Text extracted from individual pages
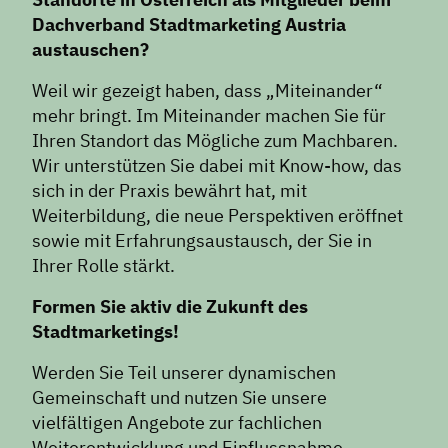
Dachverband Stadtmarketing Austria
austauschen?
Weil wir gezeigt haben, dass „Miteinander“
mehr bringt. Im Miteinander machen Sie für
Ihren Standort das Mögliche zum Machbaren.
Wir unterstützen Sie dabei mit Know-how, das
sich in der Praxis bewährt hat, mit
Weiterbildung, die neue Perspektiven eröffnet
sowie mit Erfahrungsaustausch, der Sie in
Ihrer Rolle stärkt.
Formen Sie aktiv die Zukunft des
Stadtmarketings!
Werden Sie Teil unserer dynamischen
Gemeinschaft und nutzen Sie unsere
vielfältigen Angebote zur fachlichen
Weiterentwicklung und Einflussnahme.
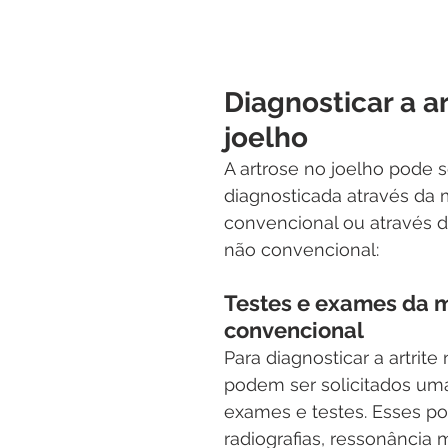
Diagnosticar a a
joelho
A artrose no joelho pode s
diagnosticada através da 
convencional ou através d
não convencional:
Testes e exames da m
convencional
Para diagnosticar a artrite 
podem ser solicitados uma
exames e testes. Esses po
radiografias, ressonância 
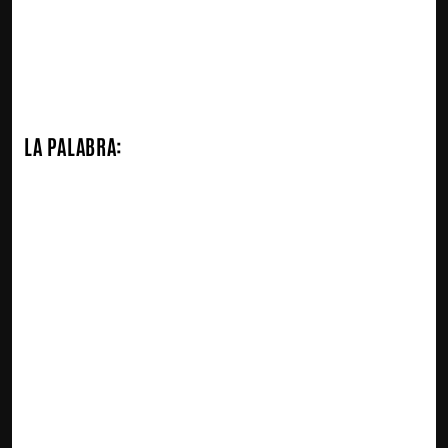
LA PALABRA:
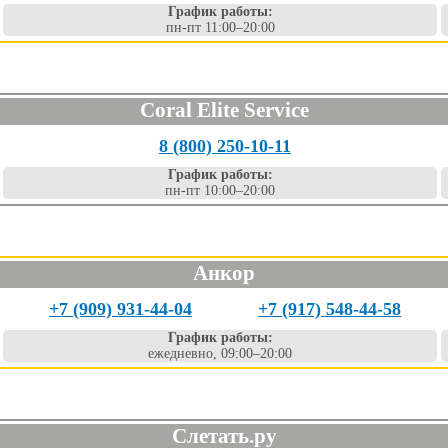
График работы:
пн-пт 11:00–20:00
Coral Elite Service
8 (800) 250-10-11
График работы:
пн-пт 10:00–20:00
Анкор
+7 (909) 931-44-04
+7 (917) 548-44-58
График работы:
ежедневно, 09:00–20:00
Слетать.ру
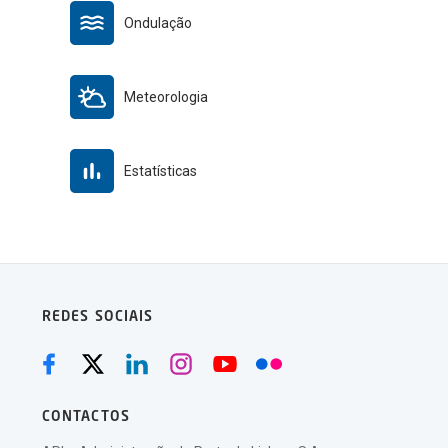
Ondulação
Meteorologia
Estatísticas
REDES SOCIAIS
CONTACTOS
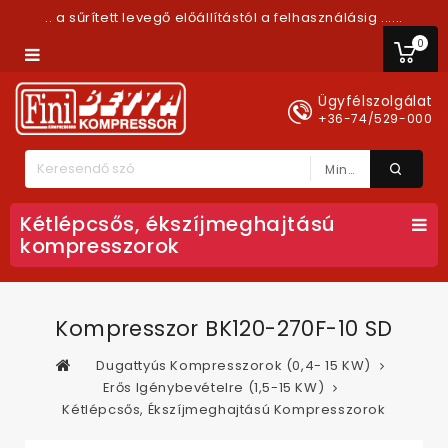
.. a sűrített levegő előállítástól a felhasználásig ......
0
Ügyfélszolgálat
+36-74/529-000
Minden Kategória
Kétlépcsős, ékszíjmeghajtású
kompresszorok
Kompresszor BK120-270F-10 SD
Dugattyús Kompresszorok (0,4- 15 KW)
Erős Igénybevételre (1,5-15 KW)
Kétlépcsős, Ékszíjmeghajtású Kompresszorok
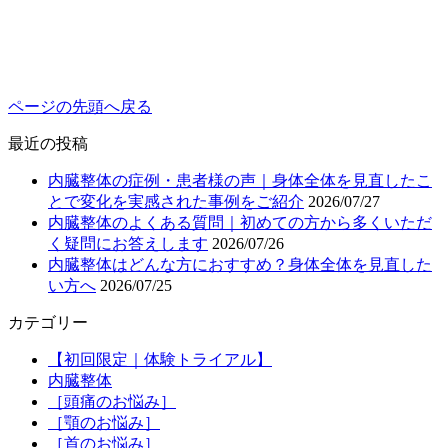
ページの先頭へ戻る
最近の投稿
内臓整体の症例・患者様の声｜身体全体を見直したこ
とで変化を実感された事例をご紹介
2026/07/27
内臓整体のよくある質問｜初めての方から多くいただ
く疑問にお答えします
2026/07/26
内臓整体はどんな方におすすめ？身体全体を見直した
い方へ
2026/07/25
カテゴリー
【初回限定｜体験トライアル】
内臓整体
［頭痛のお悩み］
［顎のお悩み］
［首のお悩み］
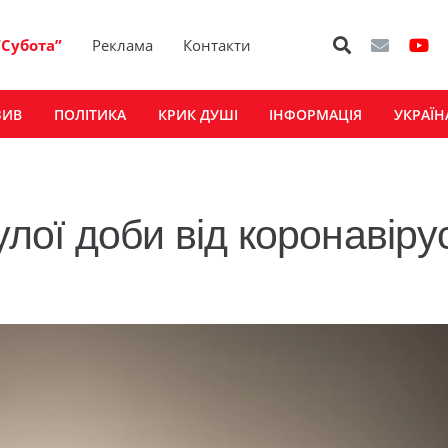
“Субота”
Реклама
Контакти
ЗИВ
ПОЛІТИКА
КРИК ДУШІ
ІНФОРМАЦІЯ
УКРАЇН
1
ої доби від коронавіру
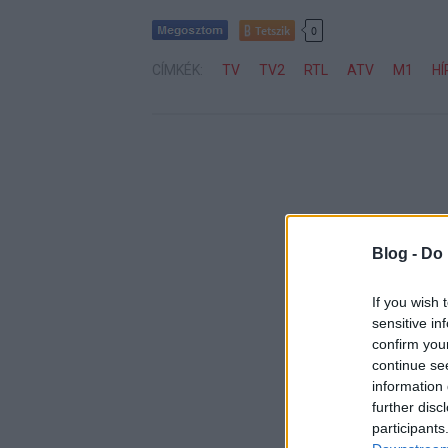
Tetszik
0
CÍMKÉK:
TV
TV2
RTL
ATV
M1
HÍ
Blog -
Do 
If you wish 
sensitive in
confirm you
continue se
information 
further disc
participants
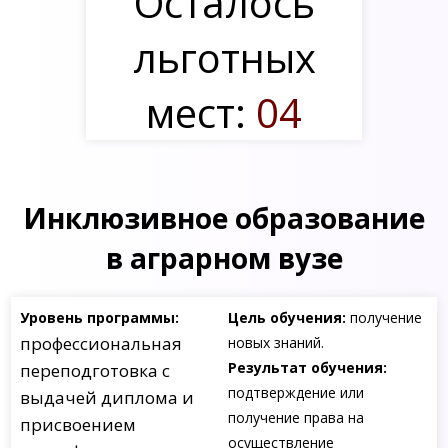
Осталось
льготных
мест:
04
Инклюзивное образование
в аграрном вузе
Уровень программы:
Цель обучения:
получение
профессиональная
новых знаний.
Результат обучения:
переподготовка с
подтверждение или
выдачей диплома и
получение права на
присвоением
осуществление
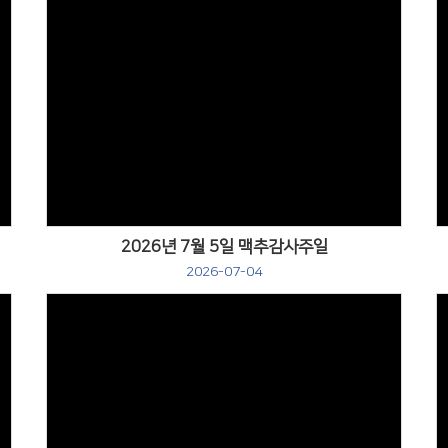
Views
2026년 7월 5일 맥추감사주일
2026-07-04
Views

:: Description of the task ::
Copy out the lines running from the start of the items through the line containing "Werden Sie Teil unserer dynamischen", word for word, and leave the pictures out.

:: Task solution ::
Dachverband Stadtmarketing Austria
austauschen?
Weil wir gezeigt haben, dass „Miteinander“
mehr bringt. Im Miteinander machen Sie für
Ihren Standort das Mögliche zum Machbaren.
Wir unterstützen Sie dabei mit Know-how, das
sich in der Praxis bewährt hat, mit
Weiterbildung, die neue Perspektiven eröffnet
sowie mit Erfahrungsaustausch, der Sie in
Ihrer Rolle stärkt.
Formen Sie aktiv die Zukunft des
Stadtmarketings!
Werden Sie Teil unserer dynamischen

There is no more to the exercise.